Voor reuen maakt het tijdstip van castratie niet zo heel veel uit (een reu heeft immers geen cyclus), maar ons advies is wel om te wachten tot de hond minimaal 1 jaar oud is!


Laparoscopie of laparotomie

Een castratie kan worden uitgevoerd middels een laparotomie (= snede in de buikwand) of middels een laparoscopie (= via enkele kleine sneetjes in de buikwand wordt een camera en instrumentarium in de buikholte ingebracht).
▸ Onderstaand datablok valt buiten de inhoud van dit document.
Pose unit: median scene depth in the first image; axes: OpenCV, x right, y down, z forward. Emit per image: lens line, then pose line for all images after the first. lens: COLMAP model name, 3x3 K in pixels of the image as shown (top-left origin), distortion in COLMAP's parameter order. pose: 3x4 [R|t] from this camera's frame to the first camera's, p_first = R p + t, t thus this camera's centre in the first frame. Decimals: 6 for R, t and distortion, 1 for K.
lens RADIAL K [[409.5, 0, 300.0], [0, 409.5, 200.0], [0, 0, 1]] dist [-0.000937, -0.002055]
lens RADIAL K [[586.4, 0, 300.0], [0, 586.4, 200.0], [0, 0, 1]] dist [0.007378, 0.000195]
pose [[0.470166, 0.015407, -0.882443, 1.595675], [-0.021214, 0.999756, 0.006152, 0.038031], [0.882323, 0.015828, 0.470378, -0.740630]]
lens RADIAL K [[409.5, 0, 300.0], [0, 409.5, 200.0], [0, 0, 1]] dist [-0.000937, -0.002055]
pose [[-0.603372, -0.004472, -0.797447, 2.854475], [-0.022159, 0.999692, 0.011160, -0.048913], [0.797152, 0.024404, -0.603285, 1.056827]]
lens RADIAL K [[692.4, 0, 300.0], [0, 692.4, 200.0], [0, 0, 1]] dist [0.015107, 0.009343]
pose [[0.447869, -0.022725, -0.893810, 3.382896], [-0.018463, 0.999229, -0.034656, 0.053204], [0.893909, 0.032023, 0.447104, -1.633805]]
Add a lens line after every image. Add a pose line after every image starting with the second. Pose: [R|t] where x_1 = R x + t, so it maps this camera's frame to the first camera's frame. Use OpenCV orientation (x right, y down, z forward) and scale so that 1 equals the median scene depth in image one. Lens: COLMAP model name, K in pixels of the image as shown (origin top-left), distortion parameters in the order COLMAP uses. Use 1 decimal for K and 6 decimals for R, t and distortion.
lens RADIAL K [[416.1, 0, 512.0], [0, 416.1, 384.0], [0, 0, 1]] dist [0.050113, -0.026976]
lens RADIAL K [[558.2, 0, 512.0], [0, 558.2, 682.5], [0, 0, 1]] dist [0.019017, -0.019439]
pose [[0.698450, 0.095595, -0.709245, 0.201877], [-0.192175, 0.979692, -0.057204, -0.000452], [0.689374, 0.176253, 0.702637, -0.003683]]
Bij Dierenkliniek A30 worden geen laparoscopische castraties bij teven uitgevoerd. De voorstanders van deze operatietechniek claimen een aantal voordelen ten opzichte van de  laparotomie, die echter ons inziens enigszins gerelativeerd dienen te worden.

  • Eén van de genoemde voordelen is: er worden maar 3 hele kleine sneetjes in de buikwand gemaakt, dat is dus minder trauma dan de buik echt open maken. Het sneetje dat we bij Dierenkliniek A30 maken is waarschijnlijk slechts 2-3 cm groter dan de 3 kleintjes bij elkaar.
  • Een ander genoemd voordeel is, dat de hond weinig last heeft van de ingreep en de volgende dag alweer bijna “de oude” is. Wij controleren de patiënt altijd een dag na de operatie en onze ervaring daarbij is eigenlijk niet anders. De meeste honden zijn gewoon weer fit en vrolijk de volgende dag, eten weer en doen alles weer. Dat is ook een kwestie van netjes werken, een goede en zo min mogelijk belastende narcose, ondersteuning met een infuus en goede pijnstilling.
  • In zijn totaliteit zou het trauma minder zijn bij een laparoscopische operatie. Wat volgens onze inzichten daarin toch een beetje onderschat wordt, is het trauma dat ontstaat door de enorme hitte-ontwikkeling die ontstaat bij het doorbranden van de bloedvaten die naar de eierstokken lopen. In feite wordt dat weefsel namelijk verbrand door een hoog frequente elektrische stroom. Het weefsel verschroeid daardoor en sterft af. Bij de laparotomie worden de bloedvaten afgebonden. Ons inziens veroorzaakt deze techniek minder trauma en verloopt meer gecontroleerd.
  • Bij een laparoscopische operatie kunnen alleen de eierstokken worden verwijderd. Als tijdens de operatie de baarmoeder afwijkend blijkt te zijn, dan moet er alsnog een laparotomie worden uitgevoerd om de baarmoeder te kunnen verwijderen.